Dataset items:

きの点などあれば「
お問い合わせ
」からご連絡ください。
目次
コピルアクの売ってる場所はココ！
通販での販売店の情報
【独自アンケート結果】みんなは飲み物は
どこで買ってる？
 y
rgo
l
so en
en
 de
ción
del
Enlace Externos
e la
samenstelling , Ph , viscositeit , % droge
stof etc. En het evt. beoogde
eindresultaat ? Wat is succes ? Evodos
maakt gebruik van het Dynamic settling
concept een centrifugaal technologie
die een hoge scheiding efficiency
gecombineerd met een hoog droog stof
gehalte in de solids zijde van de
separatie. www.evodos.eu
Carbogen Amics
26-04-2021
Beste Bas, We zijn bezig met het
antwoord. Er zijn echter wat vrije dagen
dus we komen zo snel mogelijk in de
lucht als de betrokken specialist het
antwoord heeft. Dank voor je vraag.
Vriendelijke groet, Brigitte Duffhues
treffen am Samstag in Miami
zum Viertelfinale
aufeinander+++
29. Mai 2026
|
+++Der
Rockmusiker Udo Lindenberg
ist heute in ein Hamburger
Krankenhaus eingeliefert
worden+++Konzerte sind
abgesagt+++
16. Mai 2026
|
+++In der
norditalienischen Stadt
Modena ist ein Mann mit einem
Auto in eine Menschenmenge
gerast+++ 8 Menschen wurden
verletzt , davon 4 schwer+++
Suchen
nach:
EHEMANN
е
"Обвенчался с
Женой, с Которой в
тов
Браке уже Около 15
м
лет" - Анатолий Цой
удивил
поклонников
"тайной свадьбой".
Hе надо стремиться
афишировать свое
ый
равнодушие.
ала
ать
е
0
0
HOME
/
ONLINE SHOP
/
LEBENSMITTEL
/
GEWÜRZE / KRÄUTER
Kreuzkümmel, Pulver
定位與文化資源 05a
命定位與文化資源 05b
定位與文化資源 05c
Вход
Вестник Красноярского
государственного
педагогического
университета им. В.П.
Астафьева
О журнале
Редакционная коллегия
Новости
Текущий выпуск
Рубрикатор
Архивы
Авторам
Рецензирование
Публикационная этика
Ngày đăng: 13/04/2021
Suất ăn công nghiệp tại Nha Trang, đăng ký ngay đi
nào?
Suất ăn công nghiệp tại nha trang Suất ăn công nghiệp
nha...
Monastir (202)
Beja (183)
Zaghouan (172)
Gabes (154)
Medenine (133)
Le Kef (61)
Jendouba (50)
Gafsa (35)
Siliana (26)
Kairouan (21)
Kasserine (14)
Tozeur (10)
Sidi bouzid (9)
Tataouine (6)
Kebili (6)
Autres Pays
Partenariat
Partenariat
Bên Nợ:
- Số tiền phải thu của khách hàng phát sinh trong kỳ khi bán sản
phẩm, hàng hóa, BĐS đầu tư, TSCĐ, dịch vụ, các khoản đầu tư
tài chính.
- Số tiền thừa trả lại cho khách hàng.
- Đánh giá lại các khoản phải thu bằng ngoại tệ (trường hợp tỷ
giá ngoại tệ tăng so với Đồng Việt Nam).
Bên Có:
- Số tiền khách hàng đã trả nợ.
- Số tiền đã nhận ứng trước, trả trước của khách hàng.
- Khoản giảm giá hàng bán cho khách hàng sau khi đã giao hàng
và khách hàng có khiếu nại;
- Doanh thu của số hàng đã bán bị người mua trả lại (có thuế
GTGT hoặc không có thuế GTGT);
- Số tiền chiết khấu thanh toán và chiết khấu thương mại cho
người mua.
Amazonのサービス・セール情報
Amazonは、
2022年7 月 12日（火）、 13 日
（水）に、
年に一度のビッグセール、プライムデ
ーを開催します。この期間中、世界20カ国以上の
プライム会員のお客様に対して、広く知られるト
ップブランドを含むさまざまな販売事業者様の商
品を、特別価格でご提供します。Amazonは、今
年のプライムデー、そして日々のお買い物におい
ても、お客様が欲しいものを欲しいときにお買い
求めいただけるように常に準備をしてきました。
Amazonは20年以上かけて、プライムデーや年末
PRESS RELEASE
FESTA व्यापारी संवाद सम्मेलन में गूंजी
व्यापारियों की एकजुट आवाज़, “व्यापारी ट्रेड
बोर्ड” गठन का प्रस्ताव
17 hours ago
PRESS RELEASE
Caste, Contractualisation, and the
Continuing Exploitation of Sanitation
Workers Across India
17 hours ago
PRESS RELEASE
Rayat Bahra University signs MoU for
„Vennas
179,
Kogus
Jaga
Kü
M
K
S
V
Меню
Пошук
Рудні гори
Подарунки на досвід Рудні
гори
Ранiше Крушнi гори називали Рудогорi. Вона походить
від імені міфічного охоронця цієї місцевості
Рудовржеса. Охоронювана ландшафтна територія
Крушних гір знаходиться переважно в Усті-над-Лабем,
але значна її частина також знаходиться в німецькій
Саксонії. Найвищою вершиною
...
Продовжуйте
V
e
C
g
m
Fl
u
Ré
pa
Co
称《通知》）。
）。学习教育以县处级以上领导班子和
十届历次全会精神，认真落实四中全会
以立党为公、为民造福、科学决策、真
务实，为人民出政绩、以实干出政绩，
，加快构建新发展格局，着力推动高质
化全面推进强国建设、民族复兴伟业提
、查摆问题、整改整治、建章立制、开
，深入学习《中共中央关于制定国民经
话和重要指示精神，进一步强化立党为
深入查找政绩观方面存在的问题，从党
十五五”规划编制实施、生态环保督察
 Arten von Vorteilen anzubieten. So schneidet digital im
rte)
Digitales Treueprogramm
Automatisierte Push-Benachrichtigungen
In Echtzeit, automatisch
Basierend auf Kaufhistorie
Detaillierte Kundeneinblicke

WHAT THE EXERCISE ASKS:
Reproduce the records verbatim from the first line through the line containing "gecombineerd met een hoog droog stof", including both of these lines.

OUTPUT FOR THIS TASK:
きの点などあれば「
お問い合わせ
」からご連絡ください。
目次
コピルアクの売ってる場所はココ！
通販での販売店の情報
【独自アンケート結果】みんなは飲み物は
どこで買ってる？
 y
rgo
l
so en
en
 de
ción
del
Enlace Externos
e la
samenstelling , Ph , viscositeit , % droge
stof etc. En het evt. beoogde
eindresultaat ? Wat is succes ? Evodos
maakt gebruik van het Dynamic settling
concept een centrifugaal technologie
die een hoge scheiding efficiency
gecombineerd met een hoog droog stof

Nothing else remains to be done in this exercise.